Exercise requirements ▸ Output only the lines below from the one containing "right elbow: (196, 685)" to the one containing "left knee: (441, 839)", exactly as written, both ends kept.

[Named joint coordinates]
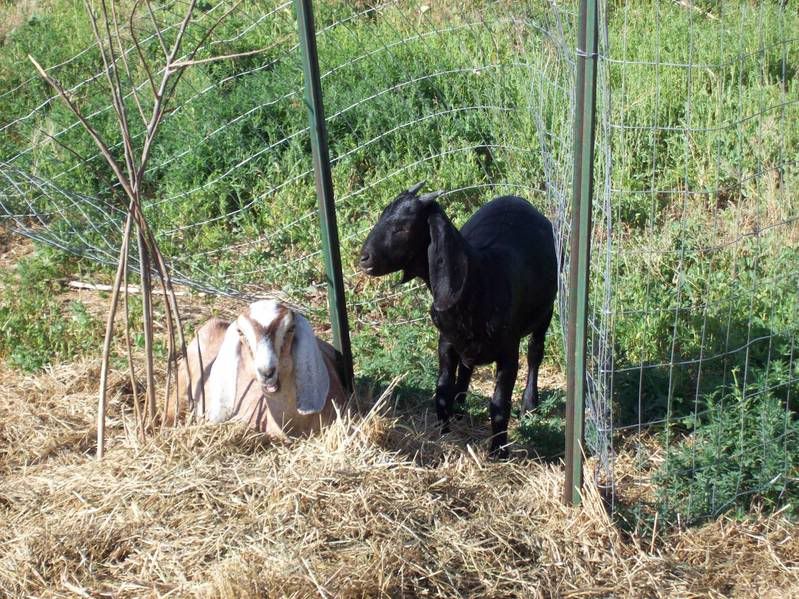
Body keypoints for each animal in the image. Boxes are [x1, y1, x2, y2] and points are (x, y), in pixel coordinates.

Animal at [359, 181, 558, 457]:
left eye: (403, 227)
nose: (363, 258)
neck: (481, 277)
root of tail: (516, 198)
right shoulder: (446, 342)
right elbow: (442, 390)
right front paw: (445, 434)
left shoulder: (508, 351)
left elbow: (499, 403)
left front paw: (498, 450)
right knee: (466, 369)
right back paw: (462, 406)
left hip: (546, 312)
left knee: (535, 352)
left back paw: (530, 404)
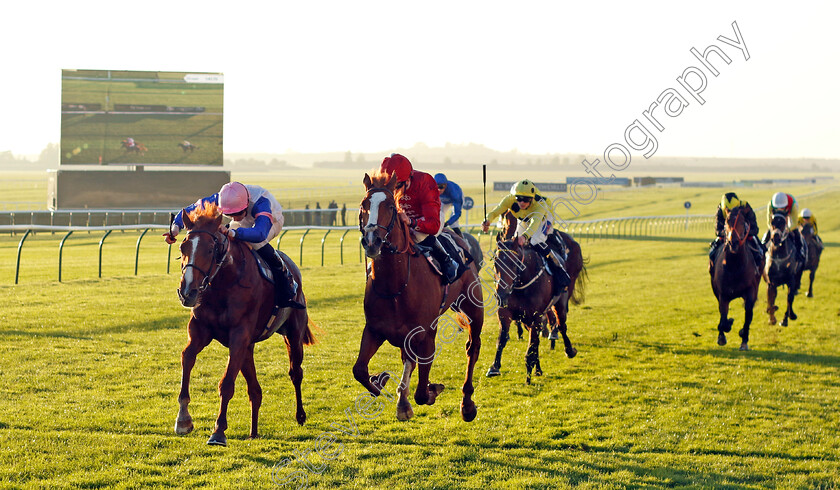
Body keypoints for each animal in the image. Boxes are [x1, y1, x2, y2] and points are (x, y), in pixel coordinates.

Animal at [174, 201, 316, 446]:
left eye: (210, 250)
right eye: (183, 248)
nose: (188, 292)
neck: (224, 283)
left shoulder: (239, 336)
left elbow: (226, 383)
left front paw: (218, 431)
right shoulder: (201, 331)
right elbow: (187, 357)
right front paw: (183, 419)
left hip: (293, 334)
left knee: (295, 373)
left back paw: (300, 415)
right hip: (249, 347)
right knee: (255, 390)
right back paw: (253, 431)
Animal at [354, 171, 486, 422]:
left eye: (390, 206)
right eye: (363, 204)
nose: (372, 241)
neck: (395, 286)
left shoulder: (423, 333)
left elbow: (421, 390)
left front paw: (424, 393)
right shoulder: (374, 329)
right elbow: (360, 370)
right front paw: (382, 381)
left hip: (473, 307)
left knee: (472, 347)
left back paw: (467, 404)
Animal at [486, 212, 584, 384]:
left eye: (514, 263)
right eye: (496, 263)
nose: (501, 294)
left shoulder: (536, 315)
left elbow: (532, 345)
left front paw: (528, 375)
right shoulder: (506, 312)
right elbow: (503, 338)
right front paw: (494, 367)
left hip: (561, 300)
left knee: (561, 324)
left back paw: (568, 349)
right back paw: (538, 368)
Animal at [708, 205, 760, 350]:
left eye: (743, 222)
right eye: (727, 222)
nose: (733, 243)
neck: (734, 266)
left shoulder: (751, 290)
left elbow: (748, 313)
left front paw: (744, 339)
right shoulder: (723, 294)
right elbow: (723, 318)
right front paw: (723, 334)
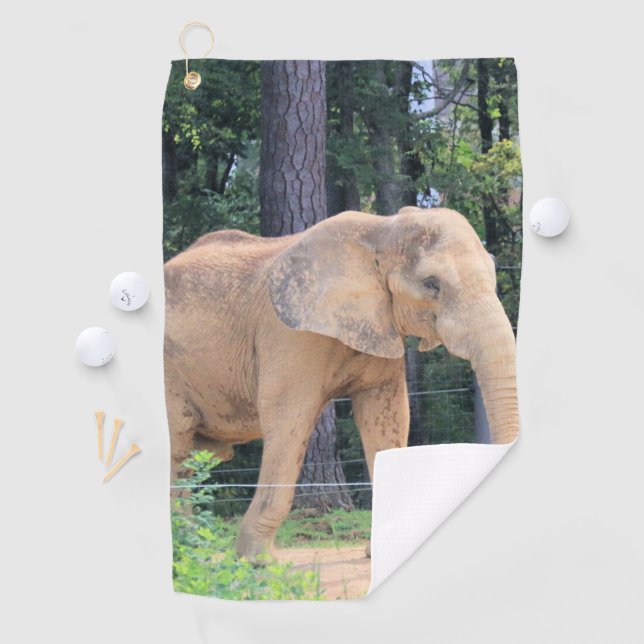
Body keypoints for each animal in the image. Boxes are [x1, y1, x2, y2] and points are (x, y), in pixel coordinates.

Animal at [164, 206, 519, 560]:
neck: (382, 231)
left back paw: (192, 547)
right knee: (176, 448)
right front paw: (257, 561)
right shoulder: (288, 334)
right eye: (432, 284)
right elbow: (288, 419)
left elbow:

---

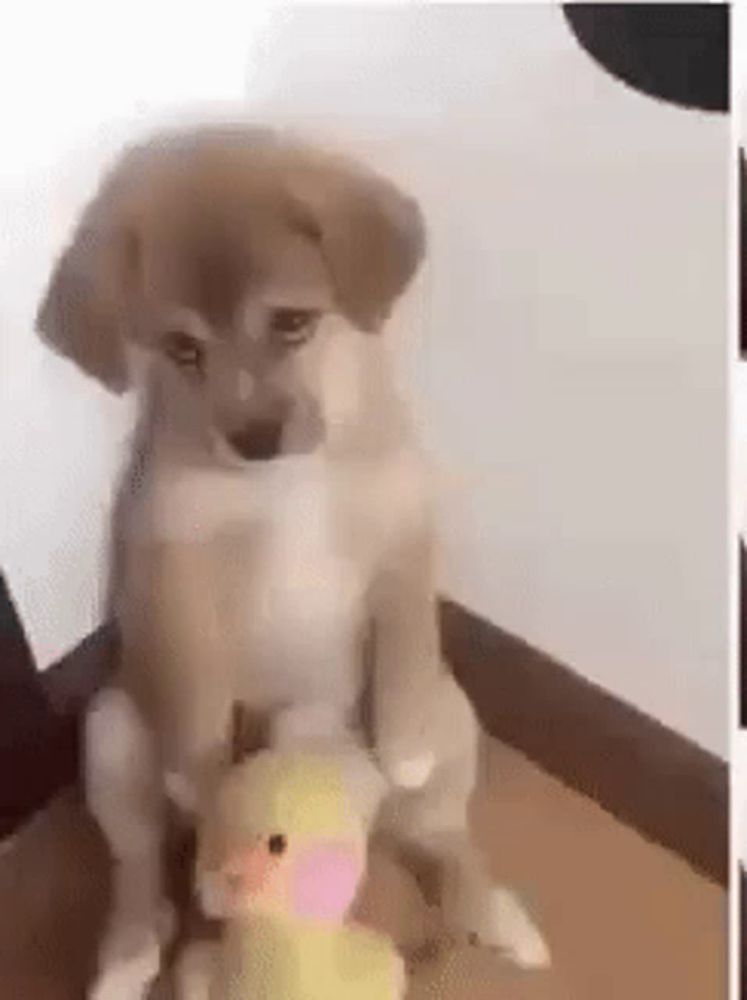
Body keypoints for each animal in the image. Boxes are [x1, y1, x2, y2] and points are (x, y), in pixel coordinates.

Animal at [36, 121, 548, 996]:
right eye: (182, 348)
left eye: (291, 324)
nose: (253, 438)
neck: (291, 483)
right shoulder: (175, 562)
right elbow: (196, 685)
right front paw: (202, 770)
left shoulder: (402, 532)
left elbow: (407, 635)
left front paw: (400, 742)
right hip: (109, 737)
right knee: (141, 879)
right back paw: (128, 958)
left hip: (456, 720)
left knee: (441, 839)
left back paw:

Response below ▸
right elbow: (196, 685)
right front paw: (202, 770)
left shoulder: (402, 532)
left elbow: (407, 635)
left front paw: (400, 742)
right hip: (109, 737)
right knee: (141, 879)
right back paw: (128, 958)
left hip: (456, 720)
left knee: (441, 839)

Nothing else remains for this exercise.